Keene hockey team skates away from Merrimack in title game
The holiday tournament format resembled a preseason hockey jamboree, with teams playing two games a day, running time, a single intermission and 9 a.m. faceoffs.
But make no mistake, the Keene High hockey team was all business when the puck dropped this week at Keene ICE. After all, they did keep score. And when the Blackbirds finished counting their goals Friday afternoon, they added up to a 7-1 rout over Merrimack High in the championship game of the impromptu Keene High School Boys’ Ice Hockey Christmas Tournament.
The Birds allowed themselves a mild celebration in gathering around goalie Taylor Panek, and later posed for a team picture in front of their bench. Plenty more challenges lie ahead — the bulk of the regular season is in front of them and an opportunity to defend their Division II state title beyond that. Yet as January approaches, the Birds are pleased with how they’re playing.
“It was a good week for us.

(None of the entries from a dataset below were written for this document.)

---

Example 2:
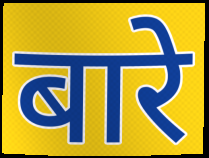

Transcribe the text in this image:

बारे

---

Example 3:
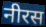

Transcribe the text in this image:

नीरस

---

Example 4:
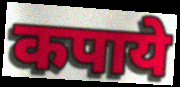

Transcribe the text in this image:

कपाये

We played everybody consistently, skated well and executed well,” Keene Coach Chris McIntosh said.
Had a tournament MVP been awarded, it wouldn’t have been a difficult choice. Jerred Tattersall scored four goals and added two assists in Friday’s championship game. He scored twice in Keene’s 6-1 win over Nashua South in round-robin play Friday morning, and potted three in two round-robin games Wednesday, giving him nine goals for the tournament.

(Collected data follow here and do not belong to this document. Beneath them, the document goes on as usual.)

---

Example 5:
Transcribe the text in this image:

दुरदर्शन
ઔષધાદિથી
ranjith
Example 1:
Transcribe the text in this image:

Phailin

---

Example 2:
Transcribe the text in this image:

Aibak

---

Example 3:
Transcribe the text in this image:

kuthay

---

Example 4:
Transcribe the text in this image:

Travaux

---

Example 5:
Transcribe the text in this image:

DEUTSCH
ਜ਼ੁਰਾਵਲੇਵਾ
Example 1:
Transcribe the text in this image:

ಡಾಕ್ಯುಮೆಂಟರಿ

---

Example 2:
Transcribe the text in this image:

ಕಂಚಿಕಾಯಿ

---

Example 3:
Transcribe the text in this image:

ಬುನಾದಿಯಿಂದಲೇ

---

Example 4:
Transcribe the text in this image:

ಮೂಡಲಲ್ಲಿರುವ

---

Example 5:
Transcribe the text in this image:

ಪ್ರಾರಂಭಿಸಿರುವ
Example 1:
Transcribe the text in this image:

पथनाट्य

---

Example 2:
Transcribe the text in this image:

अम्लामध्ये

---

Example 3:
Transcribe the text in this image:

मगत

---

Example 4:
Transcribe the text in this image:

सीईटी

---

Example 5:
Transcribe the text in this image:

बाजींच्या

The Tomahawks had no answer for Keene’s top line of Tattersall, Joe Walsh and Brian Langevin. They accounted for all seven goals in Friday’s title game — Tattersall did the scoring, Walsh did the dishing (five assists with one goal) and Langevin was the jack-of-all-trades with two goals and three assists. Call them the wash, rinse and dry line.
It wasn’t as easy as it looked, Tattersall insisted, especially with the unique tournament format. “It’s definitely stressful getting prepped, getting in the zone with two games a day. It takes a lot,” he said.

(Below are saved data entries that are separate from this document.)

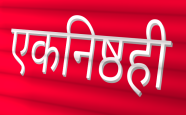
एकनिष्ठही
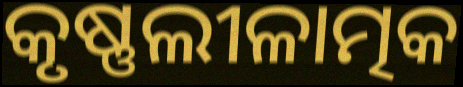
କୃଷ୍ଣଲୀଳାତ୍ମକ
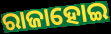
ରାଜାହୋଇ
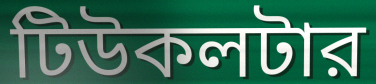
টিউকলটার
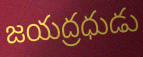
జయద్రధుడు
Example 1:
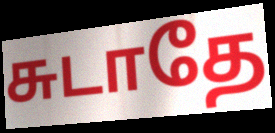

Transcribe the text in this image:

சுடாதே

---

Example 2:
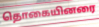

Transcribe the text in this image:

தொகையினரை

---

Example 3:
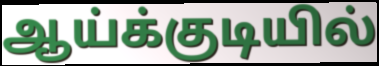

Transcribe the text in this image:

ஆய்க்குடியில்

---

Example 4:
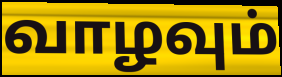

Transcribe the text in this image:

வாழவும்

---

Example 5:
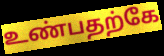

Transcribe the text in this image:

உண்பதற்கே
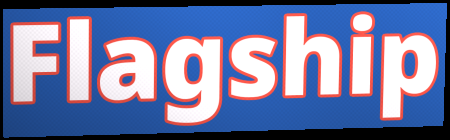
Flagship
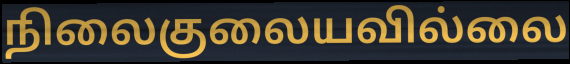
நிலைகுலையவில்லை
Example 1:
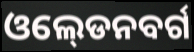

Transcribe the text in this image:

ଓଲ୍‍ଡେନବର୍ଗ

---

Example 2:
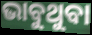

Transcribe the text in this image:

ଭାବୁଥୁବା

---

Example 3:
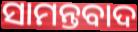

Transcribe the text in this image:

ସାମନ୍ତବାଦ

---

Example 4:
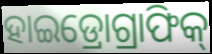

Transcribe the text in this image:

ହାଇଡ୍ରୋଗ୍ରାଫିକ୍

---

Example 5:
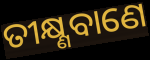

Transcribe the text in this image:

ତୀକ୍ଷ୍ଣବାଣେ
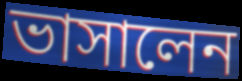
ভাসালেন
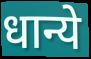
धान्ये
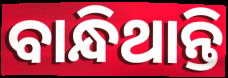
ବାନ୍ଧିଥାନ୍ତି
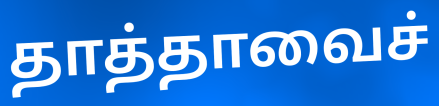
தாத்தாவைச்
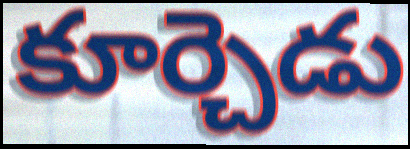
కూర్చెడు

Merrimack got the Birds’ attention Wednesday by playing them to a 2-2 tie in the 9 a.m. tournament opener. McIntosh said the early hour combined with not being on the ice for a few days over the Christmas break left them dragging. “Certainly, it was something they had to adapt to,” he said.
It appeared the championship game would be similar, with the Tomahawks skating stride for stride with the Birds through the first 15 minutes. Shots on goal were 5-5 and Merrimack’s Zach Stimeling scored the first goal 12 1/2 minutes into the game. “We went into this game knowing these guys could play,” Tattersall said.
Yet it was all Birds thereafter, as they consistently drove to the net, snapped off quick passes and eagerly devoured rebounds. “We played hard, we played smart and I thought we played very well,” Tattersall said. He netted the equalizer two minutes after Merrimack’s goal, and Keene took a 3-1 lead into halftime. Tattersall scored less than a minute into the second half and the rout was on.
That’s right, second half, halftime, a single sweep of the Zamboni — not the usual hockey vernacular. The tournament consisted of two 30-minutes halves of running time, a necessity due to the logistics of putting it together at the last minute. Keene was originally scheduled to play in an eight-team Christmas tournament at Conway Arena in Nashua, but it was canceled about a month ago.
Still wanting to skate, the Birds and their booster club managed to squeeze in time at Keene ICE. The available slots for ice time, however, didn’t allow for full games with three 15-minute periods. For instance, on Friday, two morning games were played, followed by a public skate that attracted several hundred people, then the nets were slid back out for the 2:30 p.m. championship.
Merrimack and the two Nashua teams (North and South) happily came over, grateful for a place to play, and the tournament format was devised to fit into the available ice time. McIntosh said they had enough requests to fill out an eight-team field, and next year may do just that.
“Our booster club has already put in a full season of work putting this together. They’re exhausted,” McIntosh said with a smile.
The team, of course, played two hours of hockey Wednesday and Friday, but you left with the feeling they would have been more than happy to play some more.
“Our goal was just to get the kids out there playing hockey and we accomplished that,” McIntosh said. “I thought it went really well.”